Кроме этой рукописи Олег взял пару моих рассказов, которые тоже не ко двору советской цензуре. Собственноручно подписал псевдонимом «Аркадьев Николай». И я стал ждать. Полгода — Олег молчит. На вопросы уклончиво: «Некогда», «Жду человека», «Пока никак». И так год. А человек он опальный, деятельный и, когда я узнал, что рукописи все это время лежат без движения в шкафу его квартиры, то забрал папку. Пусть лучше хранятся у меня, чем у него, где они в любой момент могут быть изъяты. Примерно через месяц, в конце 1979 года, от него новое предложение — самиздат. «Уже договорился — пойдет». Я не знал тогда, что самиздат публикуется за границей. Думал: десяток-другой машинописных экземпляров. Пользы не больше, чем от моих четырех, а сидеть не за понюх не хотелось. В самиздат я отказался.

И зря. Кто бы мог подумать, что через девять месяцев, когда я о публикации и думать забыл, меня обвинят в распространении?

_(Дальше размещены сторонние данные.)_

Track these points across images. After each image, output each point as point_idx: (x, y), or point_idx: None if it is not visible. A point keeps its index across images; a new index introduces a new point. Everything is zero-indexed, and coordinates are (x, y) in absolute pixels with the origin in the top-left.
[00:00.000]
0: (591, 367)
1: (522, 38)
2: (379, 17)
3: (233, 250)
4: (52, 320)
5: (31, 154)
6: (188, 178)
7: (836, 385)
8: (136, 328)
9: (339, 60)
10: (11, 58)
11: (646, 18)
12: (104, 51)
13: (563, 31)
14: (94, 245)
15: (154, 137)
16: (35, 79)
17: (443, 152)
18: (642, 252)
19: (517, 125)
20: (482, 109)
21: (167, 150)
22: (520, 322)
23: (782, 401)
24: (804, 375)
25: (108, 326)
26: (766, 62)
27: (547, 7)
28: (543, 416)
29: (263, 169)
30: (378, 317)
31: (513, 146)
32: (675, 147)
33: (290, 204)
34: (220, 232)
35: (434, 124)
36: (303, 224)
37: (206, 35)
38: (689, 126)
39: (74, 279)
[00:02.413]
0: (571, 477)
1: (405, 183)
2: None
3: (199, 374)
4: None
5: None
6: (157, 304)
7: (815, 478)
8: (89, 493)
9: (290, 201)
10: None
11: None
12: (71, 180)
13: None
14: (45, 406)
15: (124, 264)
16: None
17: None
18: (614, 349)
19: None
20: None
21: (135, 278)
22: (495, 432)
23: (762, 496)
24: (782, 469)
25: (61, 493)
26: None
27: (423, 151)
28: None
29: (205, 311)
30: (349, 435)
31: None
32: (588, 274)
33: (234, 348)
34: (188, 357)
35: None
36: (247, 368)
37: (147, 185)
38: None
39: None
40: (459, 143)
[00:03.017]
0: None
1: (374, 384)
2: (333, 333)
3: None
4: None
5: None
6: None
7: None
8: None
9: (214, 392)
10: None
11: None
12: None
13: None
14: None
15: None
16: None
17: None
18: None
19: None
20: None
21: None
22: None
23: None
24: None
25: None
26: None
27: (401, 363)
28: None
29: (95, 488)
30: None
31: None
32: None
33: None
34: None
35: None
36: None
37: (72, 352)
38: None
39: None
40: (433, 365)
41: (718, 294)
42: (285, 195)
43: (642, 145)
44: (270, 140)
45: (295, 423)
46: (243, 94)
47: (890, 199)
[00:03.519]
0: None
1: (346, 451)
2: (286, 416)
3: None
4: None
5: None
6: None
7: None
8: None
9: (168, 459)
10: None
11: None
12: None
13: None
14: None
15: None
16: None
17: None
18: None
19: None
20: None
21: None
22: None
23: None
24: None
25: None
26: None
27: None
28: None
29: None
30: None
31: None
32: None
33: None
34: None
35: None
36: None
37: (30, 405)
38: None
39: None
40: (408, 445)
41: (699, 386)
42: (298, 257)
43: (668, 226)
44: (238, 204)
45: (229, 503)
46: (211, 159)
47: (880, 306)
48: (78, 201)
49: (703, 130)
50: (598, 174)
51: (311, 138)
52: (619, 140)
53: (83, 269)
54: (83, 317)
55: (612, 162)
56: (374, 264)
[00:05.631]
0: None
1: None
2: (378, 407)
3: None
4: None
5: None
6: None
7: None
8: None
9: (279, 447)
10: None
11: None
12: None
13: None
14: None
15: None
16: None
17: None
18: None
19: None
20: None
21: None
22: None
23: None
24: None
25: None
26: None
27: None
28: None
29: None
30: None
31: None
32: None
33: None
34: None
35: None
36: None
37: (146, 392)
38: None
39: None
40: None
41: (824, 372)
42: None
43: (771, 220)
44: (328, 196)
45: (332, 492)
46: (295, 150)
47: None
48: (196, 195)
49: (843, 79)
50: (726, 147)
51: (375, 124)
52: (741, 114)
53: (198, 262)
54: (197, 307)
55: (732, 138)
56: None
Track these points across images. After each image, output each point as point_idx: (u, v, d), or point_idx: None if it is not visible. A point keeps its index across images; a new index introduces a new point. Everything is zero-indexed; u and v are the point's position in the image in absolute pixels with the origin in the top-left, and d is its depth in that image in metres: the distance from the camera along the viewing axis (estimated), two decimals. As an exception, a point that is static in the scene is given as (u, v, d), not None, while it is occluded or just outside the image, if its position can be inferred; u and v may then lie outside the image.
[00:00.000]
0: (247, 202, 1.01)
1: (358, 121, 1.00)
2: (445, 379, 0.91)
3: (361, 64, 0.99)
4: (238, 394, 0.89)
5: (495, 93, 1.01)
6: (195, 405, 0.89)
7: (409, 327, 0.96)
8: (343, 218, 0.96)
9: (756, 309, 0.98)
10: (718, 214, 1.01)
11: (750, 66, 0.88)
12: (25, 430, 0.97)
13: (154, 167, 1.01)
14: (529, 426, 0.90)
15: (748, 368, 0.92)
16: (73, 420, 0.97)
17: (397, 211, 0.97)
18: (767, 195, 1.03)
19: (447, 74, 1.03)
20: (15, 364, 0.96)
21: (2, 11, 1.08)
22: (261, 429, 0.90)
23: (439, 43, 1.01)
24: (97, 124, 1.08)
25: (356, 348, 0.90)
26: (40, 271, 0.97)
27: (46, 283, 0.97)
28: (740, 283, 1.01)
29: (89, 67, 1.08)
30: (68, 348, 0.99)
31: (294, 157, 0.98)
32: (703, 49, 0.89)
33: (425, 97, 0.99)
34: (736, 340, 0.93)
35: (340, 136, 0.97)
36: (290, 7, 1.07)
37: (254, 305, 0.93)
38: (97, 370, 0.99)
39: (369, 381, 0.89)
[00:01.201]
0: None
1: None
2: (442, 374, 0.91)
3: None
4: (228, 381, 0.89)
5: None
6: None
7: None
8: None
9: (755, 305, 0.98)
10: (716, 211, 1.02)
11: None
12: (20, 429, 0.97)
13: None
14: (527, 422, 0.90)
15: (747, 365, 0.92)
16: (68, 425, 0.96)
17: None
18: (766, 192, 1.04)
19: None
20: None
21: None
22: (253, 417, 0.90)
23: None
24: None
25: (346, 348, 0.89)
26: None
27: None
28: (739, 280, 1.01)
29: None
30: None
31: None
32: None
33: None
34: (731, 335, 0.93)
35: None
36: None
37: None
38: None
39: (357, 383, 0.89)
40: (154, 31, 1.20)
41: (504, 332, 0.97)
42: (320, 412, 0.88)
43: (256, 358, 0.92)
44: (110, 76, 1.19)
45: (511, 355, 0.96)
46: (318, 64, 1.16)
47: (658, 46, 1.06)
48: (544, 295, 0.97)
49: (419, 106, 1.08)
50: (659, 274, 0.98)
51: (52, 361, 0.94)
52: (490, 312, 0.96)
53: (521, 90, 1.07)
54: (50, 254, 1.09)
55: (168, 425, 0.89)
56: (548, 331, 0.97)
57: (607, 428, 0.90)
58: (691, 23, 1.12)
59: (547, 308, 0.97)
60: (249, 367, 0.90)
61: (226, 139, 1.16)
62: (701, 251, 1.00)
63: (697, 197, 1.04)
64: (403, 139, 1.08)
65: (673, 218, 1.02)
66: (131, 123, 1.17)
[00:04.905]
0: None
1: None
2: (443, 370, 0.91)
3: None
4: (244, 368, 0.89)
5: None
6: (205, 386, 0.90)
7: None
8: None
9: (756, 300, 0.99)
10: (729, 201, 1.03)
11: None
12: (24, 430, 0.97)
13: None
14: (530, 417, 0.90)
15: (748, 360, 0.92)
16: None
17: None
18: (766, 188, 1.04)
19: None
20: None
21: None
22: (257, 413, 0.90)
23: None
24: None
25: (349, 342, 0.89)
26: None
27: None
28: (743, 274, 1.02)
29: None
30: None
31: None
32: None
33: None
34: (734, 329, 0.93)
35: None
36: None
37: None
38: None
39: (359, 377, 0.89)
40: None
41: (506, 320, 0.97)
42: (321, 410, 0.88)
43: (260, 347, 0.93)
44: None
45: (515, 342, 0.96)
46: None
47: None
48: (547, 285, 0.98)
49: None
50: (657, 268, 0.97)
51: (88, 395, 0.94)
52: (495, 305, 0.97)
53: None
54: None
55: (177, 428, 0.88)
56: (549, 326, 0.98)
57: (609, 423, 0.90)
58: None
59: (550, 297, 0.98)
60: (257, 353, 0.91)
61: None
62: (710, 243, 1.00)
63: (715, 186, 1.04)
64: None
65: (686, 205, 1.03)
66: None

Вошел куда-то отлучавшийся Круглоголовый. Бросил на стол экземпляр: «Злобная клевета». Очевидно, заключение их экспертизы. Но формально меня пока допрашивали как свидетеля, по какому-то неизвестному еще делу, хотя ни одним вопросом следователь его не касался. Я свидетельствовал о себе и своих рукописях. Не считал нужным что-либо говорить о других. А как раз они-то, другие больше всего интересовали следователя Боровика: «Кому давал?» Особенно Олег — все о нем. Вопрос — ответ, из пустого — в порожнее. Долго толкли воду. Надоело до чертиков. Куда делась личина строго-усатого, но спокойного внимания, когда я говорил о себе. Теперь Боровик изводил и меня и себя. Он давно перестал разыгрывать книжных героев Агаты Кристи и Сименона. Трубка его не дымилась. (Обычно он то и дело совал в рот и вынимал трубку, все время казалось, что это какой-то лишний предмет и, выходя, он курит тайком сигареты). Боровик то капризно брюзжал, то так сверкал глазками — вот-вот даст по зубам. И чего он так нервничает? Подавай ему все сразу или он тебя съест. И вдруг лопнул. Обмяк. Глянул на меня как на пустое место. С видом глубокого безразличия следователь собрал бумаги и покинул комнату.

Остались Круглоголовый и рослый парень с пустыми, скучающе-грустными глазами и густой волнистой шевелюрой. Сидели молча и долго. Иногда кто-то из них выходил, чаще Круглоголовый, но другой неотлучно со мной. Клонилось к вечеру. Наверняка они все пообедали, меня не пускают: «С разрешения следователя». Спросить трудно или следователь не разрешает? Молчат. Вдруг в окне Наташа Попова. Гуляет во дворе, понурив голову. Значит, Боровик не обманул; Олег где-то здесь. Как же Крым — вернулись? Вызвали? Не свожу глаз с Наташи, увидит ли она меня? Взгляд скользит иногда в мою сторону, но на окне не останавливается. Решетка, дым, сумрак в комнате — ничего со двора не видно. Мне бы постучать в стекло, да разве позволят. И вот уже нет Наташи. Совсем тоскливо. И чего жду: выйду, не выйду?